EXCERPTED PASSAGE:
BEGIN

5. The registrant’s other certifying officer and I have disclosed, based on our most recent evaluation of internal control over financial reporting, to the registrant’s auditors and the audit committee of the registrant’s board of directors (or persons performing the equivalent functions):

 

a) all significant deficiencies and material weaknesses in the design or operation of internal control over financial reporting which are reasonably likely to adversely affect the registrant’s ability to record, process, summarize and report financial information; and

 

b) any fraud, whether or not material, that involves management or other employees who have a significant role in the registrant’s internal control over financial reporting.

 

Date: October 31, 2016

  /s/ Worthing F. Jackman              
  Worthing F. Jackman  
  Executive Vice President and  
  Chief Financial Officer  

 

 

Exhibit 32.1

 

CERTIFICATE OF CHIEF EXECUTIVE OFFICER

 

Pursuant to Section 906 of the Sarbanes-Oxley Act of 2002
(Subsections (a) and (b) of Section 1350, Chapter 63 of Title 18, United States Code)

 

The undersigned, Ronald J. Mittelstaedt, being the duly elected and acting Chief Executive Officer of Waste Connections, Inc., a corporation organized under the laws of Ontario, Canada (the “Company”), hereby certifies pursuant to 18 U.S.C. Section 1350, as adopted pursuant to Section 906 of the Sarbanes-Oxley Act of 2002, that, to his knowledge, the quarterly report of the Company on Form 10-Q for the three months ended September 30, 2016 (the “Report”), fully complies with the requirements of Section 13(a) or 15(d) of the Securities Exchange Act of 1934, as amended, and that information contained in the Report fairly presents, in all material respects, the financial condition and results of operations of the Company.

 

Date: October 31, 2016 By: /s/ Ronald J. Mittelstaedt
    Ronald J. Mittelstaedt
    Chief Executive Officer

  

The foregoing certification is being furnished solely to accompany the Report pursuant to 18 U.S.C. Section 1350, and shall not be deemed filed for purposes of Section 18 of the Securities Exchange Act of 1934, as amended, and shall not be deemed to be incorporated by reference into any filing of the Company, whether made before or after the date hereof, regardless of any general incorporation language in such filing, except to the extent that the Company specifically incorporates it by reference.

END

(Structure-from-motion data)
BEGIN

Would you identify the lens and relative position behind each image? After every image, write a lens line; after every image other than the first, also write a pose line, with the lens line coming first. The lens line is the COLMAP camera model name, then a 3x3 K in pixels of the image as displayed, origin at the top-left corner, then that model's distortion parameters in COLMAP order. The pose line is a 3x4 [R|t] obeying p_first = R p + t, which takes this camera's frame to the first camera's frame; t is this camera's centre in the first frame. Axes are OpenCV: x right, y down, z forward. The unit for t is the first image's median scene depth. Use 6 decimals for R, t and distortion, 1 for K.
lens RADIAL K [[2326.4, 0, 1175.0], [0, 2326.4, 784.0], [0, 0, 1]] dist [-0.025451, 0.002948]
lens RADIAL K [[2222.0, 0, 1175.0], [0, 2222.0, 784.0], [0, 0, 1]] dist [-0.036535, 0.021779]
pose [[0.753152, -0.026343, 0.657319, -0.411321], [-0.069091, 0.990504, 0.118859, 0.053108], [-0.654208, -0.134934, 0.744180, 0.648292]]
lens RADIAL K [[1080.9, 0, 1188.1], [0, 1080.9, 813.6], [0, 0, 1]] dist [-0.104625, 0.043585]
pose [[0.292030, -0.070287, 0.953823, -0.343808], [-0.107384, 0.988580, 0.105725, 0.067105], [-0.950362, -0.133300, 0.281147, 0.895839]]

END

INSTRUCTIONS FOR THE TASK:
Please output the entire Sarbanes-Oxley certification excerpt without changing anything. These items have nothing to do with the task.

SOLUTION TO THIS PROBLEM:
5. The registrant’s other certifying officer and I have disclosed, based on our most recent evaluation of internal control over financial reporting, to the registrant’s auditors and the audit committee of the registrant’s board of directors (or persons performing the equivalent functions):

 

a) all significant deficiencies and material weaknesses in the design or operation of internal control over financial reporting which are reasonably likely to adversely affect the registrant’s ability to record, process, summarize and report financial information; and

 

b) any fraud, whether or not material, that involves management or other employees who have a significant role in the registrant’s internal control over financial reporting.

 

Date: October 31, 2016

  /s/ Worthing F. Jackman              
  Worthing F. Jackman  
  Executive Vice President and  
  Chief Financial Officer  

 

 

Exhibit 32.1

 

CERTIFICATE OF CHIEF EXECUTIVE OFFICER

 

Pursuant to Section 906 of the Sarbanes-Oxley Act of 2002
(Subsections (a) and (b) of Section 1350, Chapter 63 of Title 18, United States Code)

 

The undersigned, Ronald J. Mittelstaedt, being the duly elected and acting Chief Executive Officer of Waste Connections, Inc., a corporation organized under the laws of Ontario, Canada (the “Company”), hereby certifies pursuant to 18 U.S.C. Section 1350, as adopted pursuant to Section 906 of the Sarbanes-Oxley Act of 2002, that, to his knowledge, the quarterly report of the Company on Form 10-Q for the three months ended September 30, 2016 (the “Report”), fully complies with the requirements of Section 13(a) or 15(d) of the Securities Exchange Act of 1934, as amended, and that information contained in the Report fairly presents, in all material respects, the financial condition and results of operations of the Company.

 

Date: October 31, 2016 By: /s/ Ronald J. Mittelstaedt
    Ronald J. Mittelstaedt
    Chief Executive Officer

  

The foregoing certification is being furnished solely to accompany the Report pursuant to 18 U.S.C. Section 1350, and shall not be deemed filed for purposes of Section 18 of the Securities Exchange Act of 1934, as amended, and shall not be deemed to be incorporated by reference into any filing of the Company, whether made before or after the date hereof, regardless of any general incorporation language in such filing, except to the extent that the Company specifically incorporates it by reference.